Growth and condition models
We recorded length and mass data at altogether five time points. Because we lethally sampled individuals, we only hold cross-sectional data at the individual level, but obtained longitudinal data (i.e., for several time points) at the biological levels of vgll3, sex and family and experimental levels of temperature treatments and tanks. We defined individual body condition as the deviation of the individual mass at the average length as predicted from a regression model of log of mass on log of length. The average length was 10.98 cm so that individual condition is defined as the mass standardized to this length. We fitted general animal models with normally distributed residuals for condition or length records using residual maximum likelihood (REML) as implemented in ASReml-R v. 4.1.0.176 (Butler et al. 2018). We fitted models to the responses of either length or condition that were similar to the model for maturation probability in respect to the two temperature treatments and the major locus, but included additional temporal terms the five time points and SexMat, which characterized a 3-level factor for the combination of sex (female, male) and maturation status (immature, mature, conditional for males because all females were immature).
Results
Sexual maturation
No female sampled throughout the study and no male sampled prior to autumn of their second year in fresh water had matured. However, 227 of the 615 males (37%) sampled in autumn of their second year were mature. Results by the generalized mixed model indicated that maturation rates did not differ between the larval temperature treatments reared within each juvenile temperature treatment (Table 1, Figure 2). However, maturation rates did differ between the juvenile temperature treatments with a 2.3 times higher maturation rate in the warm vs. the cold juvenile temperature. Specifically, the back-transformed maturation rate predicted by the generalized mixed model across major locus genotypes and larval rearing temperatures was 0.40 (95% CI: 0.29-0.52) in the warm juvenile rearing treatment and 0.17 (95% CI: 0.10-0.27) in the cold juvenile rearing treatment (warm-cold contrast: 0.23; 0.13-0.32).

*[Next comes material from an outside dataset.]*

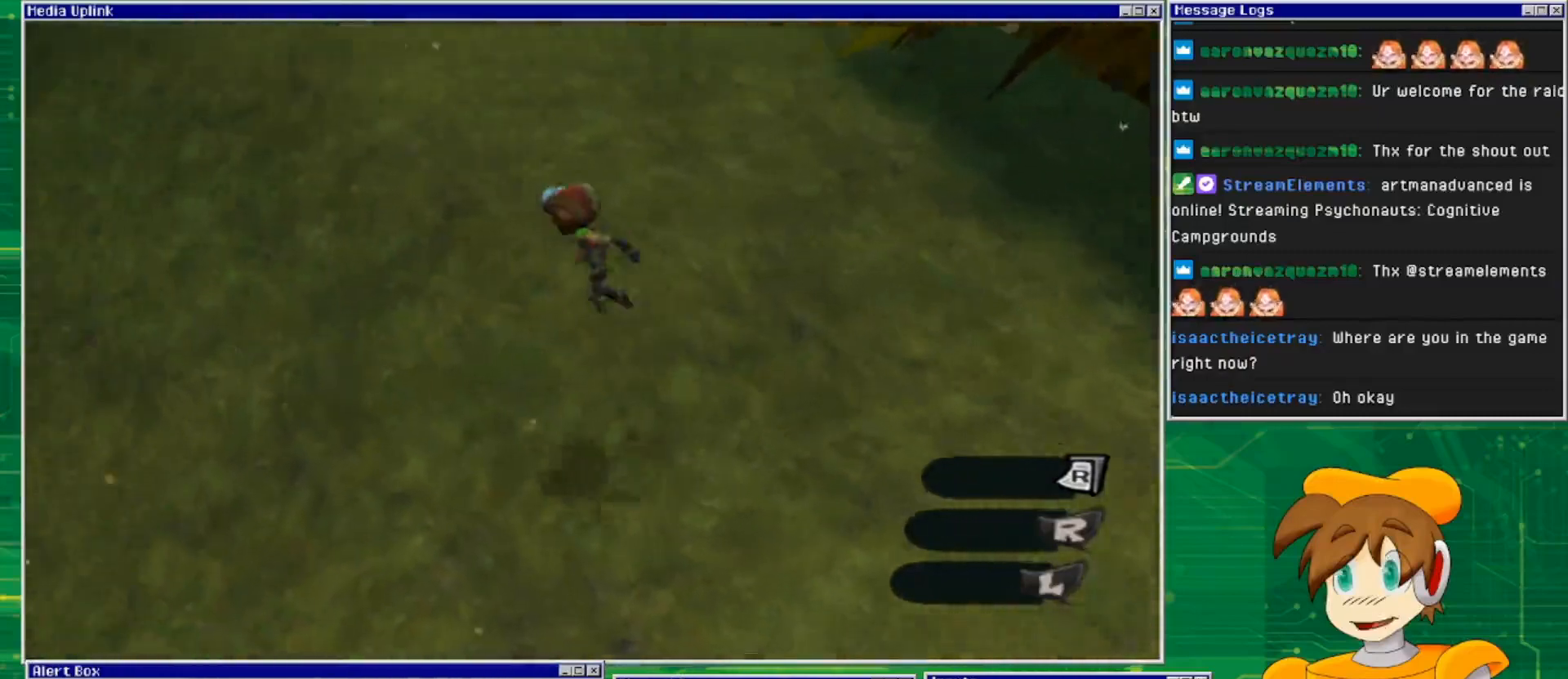
{"buttons": ["CROSS"], "left_stick": "up-left", "right_stick": "center", "events": [[100, "CROSS", "up"], [167, "CROSS", "down"]]}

The major locus (vgll3) affected male maturation rate according to expectations, i.e., adding one or two E alleles dramatically increased the probability to mature from 0.06 to 0.15 and 0.31 in the cold juvenile treatment and from 0.17 to 0.37 and 0.62 in the warm juvenile treatment, respectively (Figure 2, Table 1). In contrast to the average maturation rate, the additive major locus effect did not differ significantly between the larval or juvenile temperatures, or their interaction (Figure 2, Table 1 - model coefficients). In other words, juvenile, but not larval rearing temperature, significantly affected the overall maturation rate and the major locus effect on maturation probability remained consistent regardless of larval temperature rearing treatment.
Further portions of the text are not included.